• [What is being asked]:
No pictures, please. Output the lines from the start of the data through the line that contains "-> <div> <span>Thinking</span>", both included, exactly as they stand.

• [Front-end code change data]:

========================================

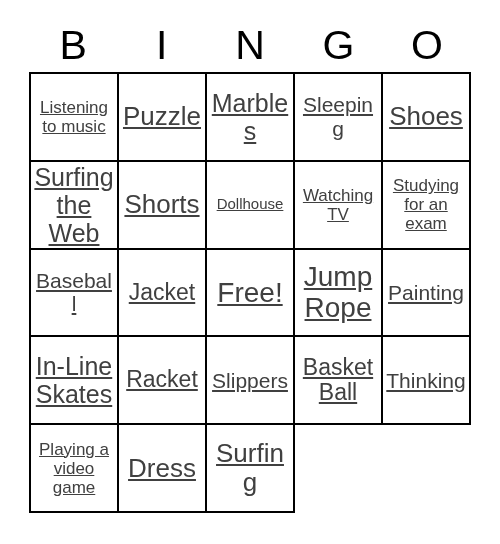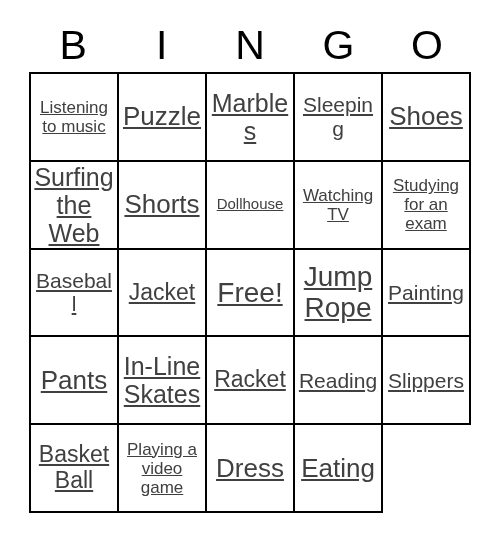"Pants" div.bingo-cell { html: <div> <span>Pants</span> </div> -> none }
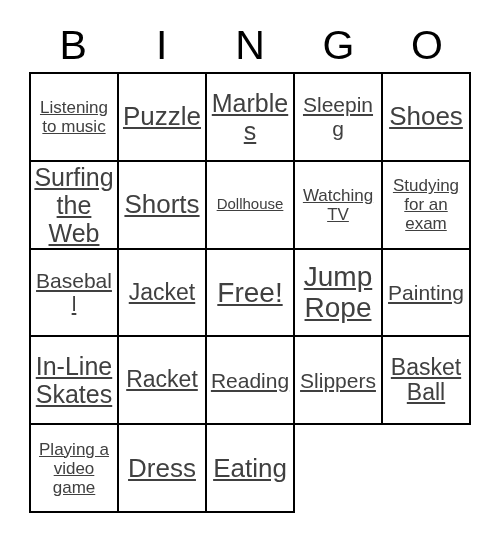"Reading" div.bingo-cell { html: <div> <span>Reading</span> </div> -> none }
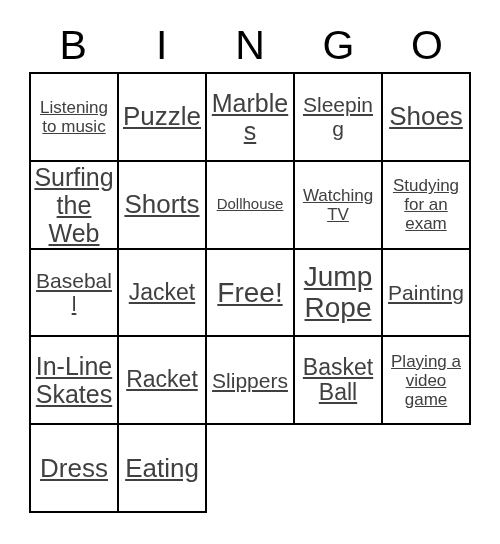"Thinking" div.bingo-cell { html: none -> <div> <span>Thinking</span> </div> }
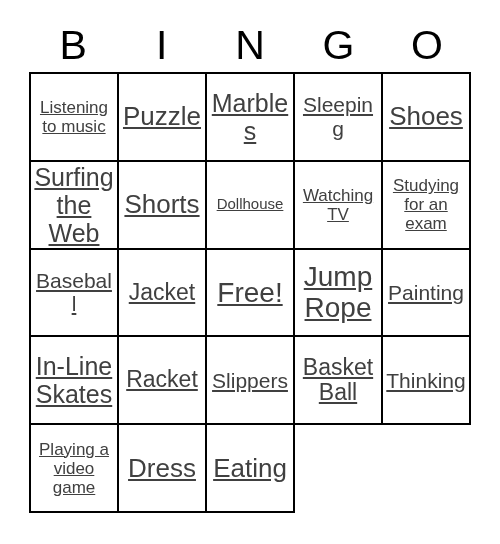"Eating" span.cell-text { text: Eating -> Surfing }
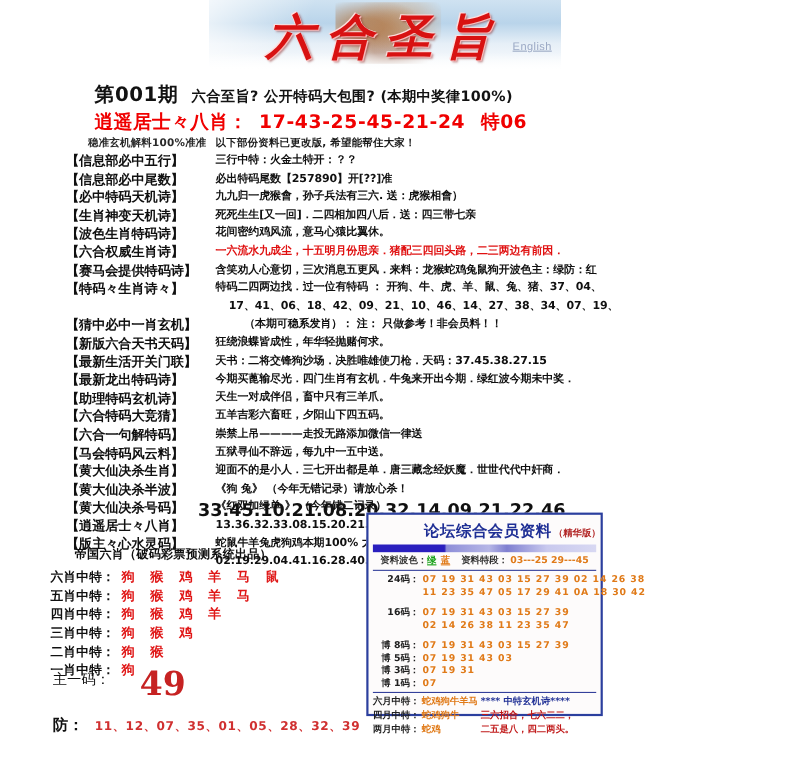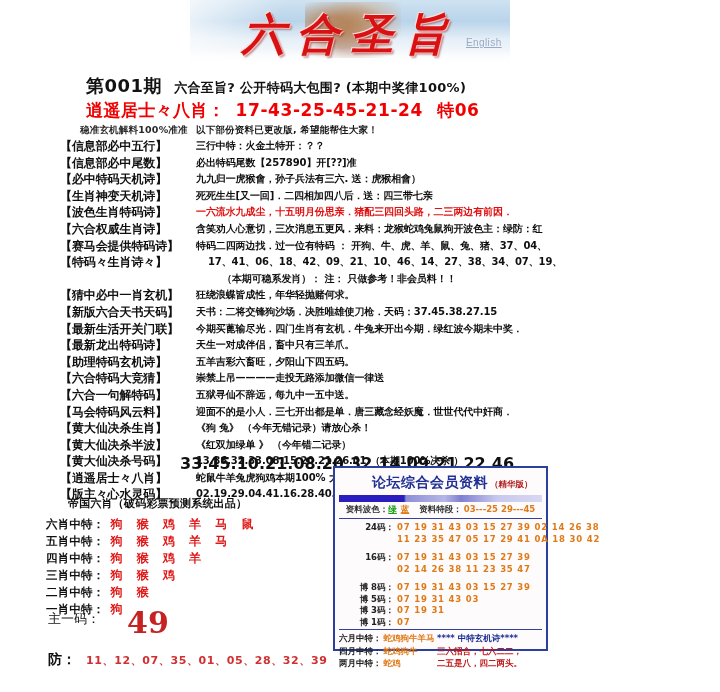"花间密约鸡风流，意马心猿比翼休。" div.ln { html: none -> <div>花间密约鸡风流，意马心猿比翼休。</div> }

========================================

• [Response for this exercise]:
"Pants" div.bingo-cell { html: <div> <span>Pants</span> </div> -> none }
"Reading" div.bingo-cell { html: <div> <span>Reading</span> </div> -> none }
"Thinking" div.bingo-cell { html: none -> <div> <span>Thinking</span> </div> }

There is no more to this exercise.